= Queen Pokou =

Ashanti Queen and founder of the Baoule tribe

Queen Pokou, or Awura, Aura, or Abla Pokou (reigned c. 1750 - c. 1760) was queen and founder of the Baoule ethnic group in West Africa, now Ivory Coast. She ruled over a branch of the powerful Ashanti Empire as it expanded westward. A subgroup of the Akan people, the Baoule people are today one of the largest ethnic groups in modern Ivory Coast.

==Biography==
Queen Pokou was born princess of Kumasi, Ghana, daughter of Nyakou Kosiamoa, sister of Dakon, the ill-fated successor of Opoku Ware I, and niece of Osei Kofi Tutu I, a formidable king who was the co-founder of the Ashanti Empire.

Queen Pokou became the leader of a breakaway group from the main Ashanti Empire, which she refused to join. Disagreements among the factions resulted in war. Pokou led her group westward, through a long, arduous journey, to the Komoé River. Legend has it that she had to sacrifice her only son for her people to cross the river.

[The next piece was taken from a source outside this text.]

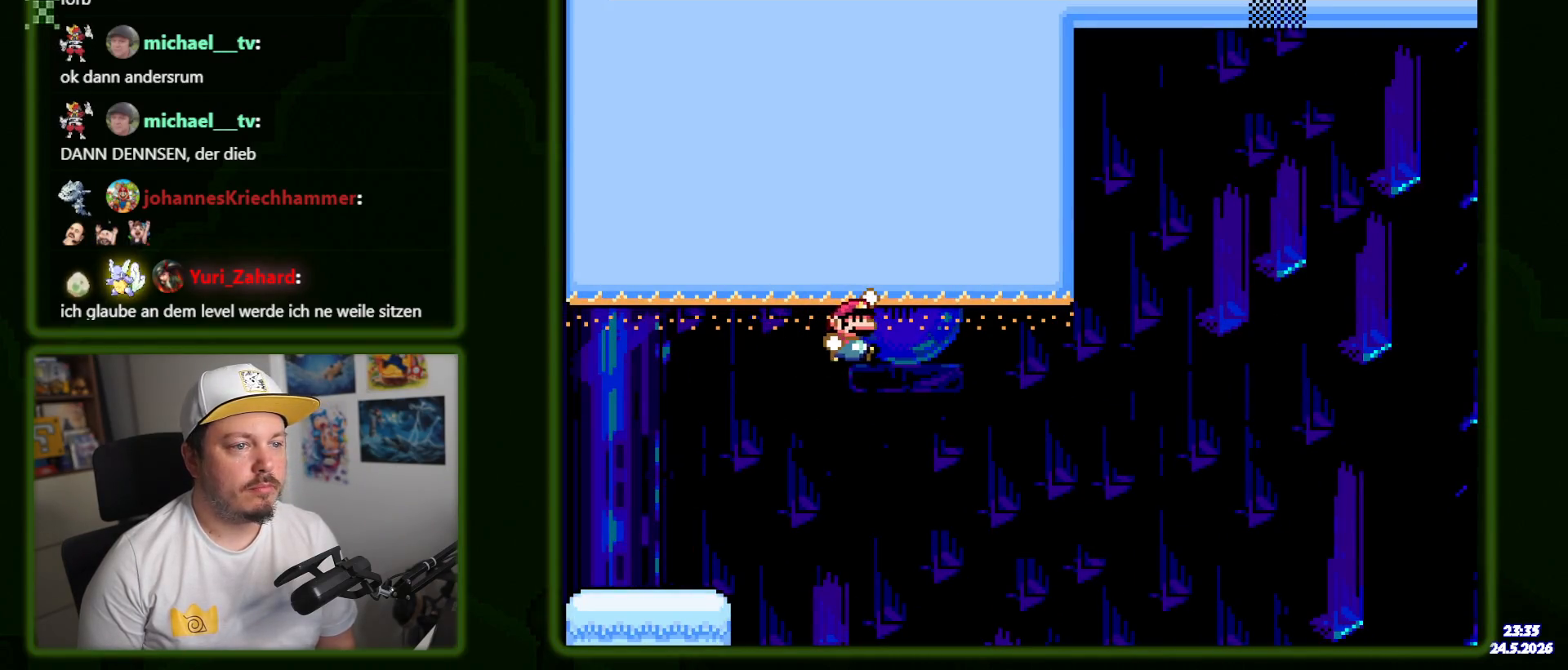
{"dt_ms": 1000, "buttons": ["B", "Y", "DPAD_RIGHT"]}
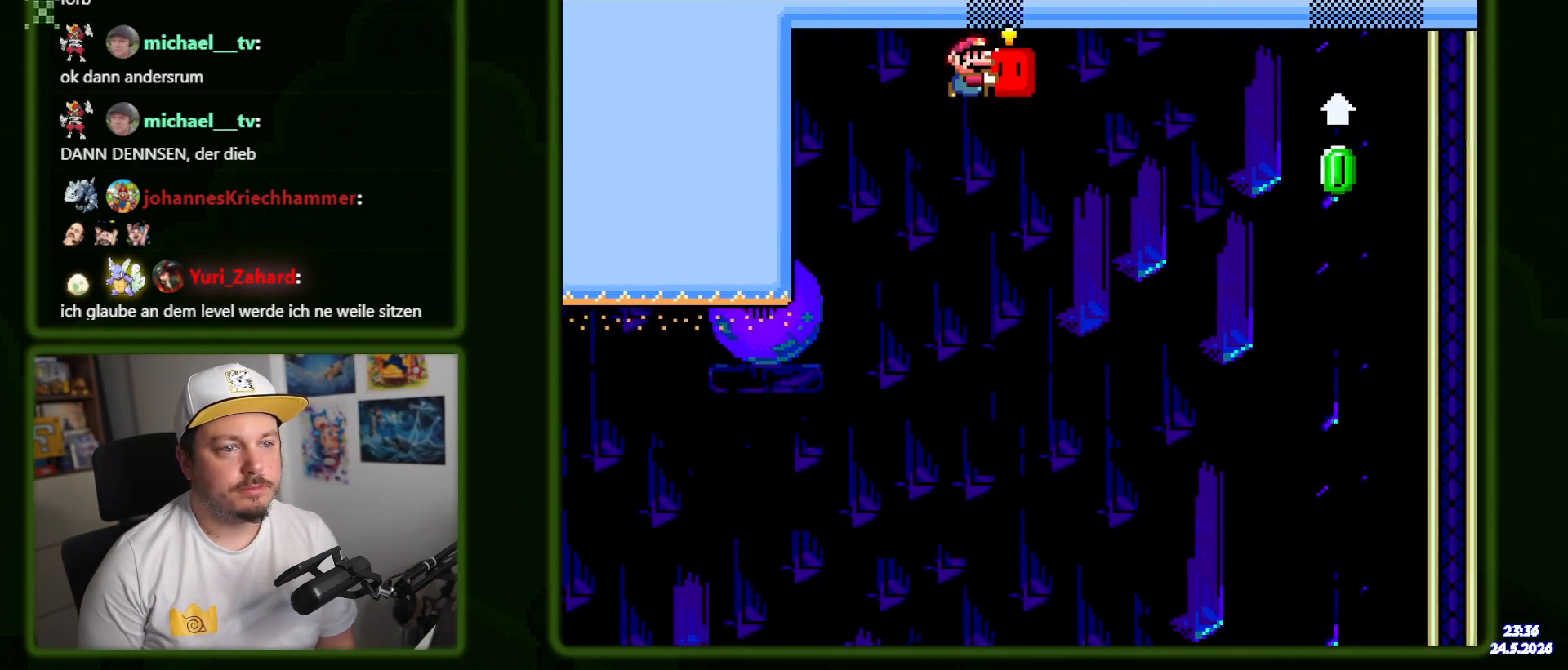
{"dt_ms": 500, "buttons": ["B", "Y", "DPAD_RIGHT"], "events": []}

After crossing the river, Pokou and her people settled into an agricultural way of life in the savanna of the area. Pokou died shortly after creating the Baoule kingdom. Her niece Akwa Boni succeeded to the throne. She pursued wars of conquest to widen the limits of the young kingdom. The Baoule people today inhabit the territory between the Komoé and Bandama Rivers. They make up 15 percent of the country's population, having assimilated some smaller tribes over the centuries.

== Legend ==
The founding legend of the Baoule people holds that, when Pokou and her people arrived at the Komoé River, it was uncrossable. Pokou asked her priest for council, and he told her the sacrifice of a noble child was required to cross the river. Pokou then sacrificed her son, throwing the infant into the water. Legend has it that, after the sacrifice, hippopotami appeared and formed a bridge, which Pokou and her people used to cross to the opposite bank of the Komoé. Once on the other side, she called out "Ba ouli" or "the child is dead." This is why her descendants today are known as the Baoule.

== Portrayal in Film ==
The Ivorian animated film Pokou, princesse Ashanti by N'ganza Herman and Kan Souffle, which was released in Ivory Coast in 2013, was inspired by the legendary life of Abla Pokou.

==Portrayal in Literature==
In Queen Pokou: Concerto for a Sacrifice, which won the Grand prix littéraire d'Afrique noire, Véronique Tadjo offers multiple versions of the legend of Queen Pokou. The story of Queen Pokou and the Baoule was also retold by Maximilien Quenum in his Légendes africaines.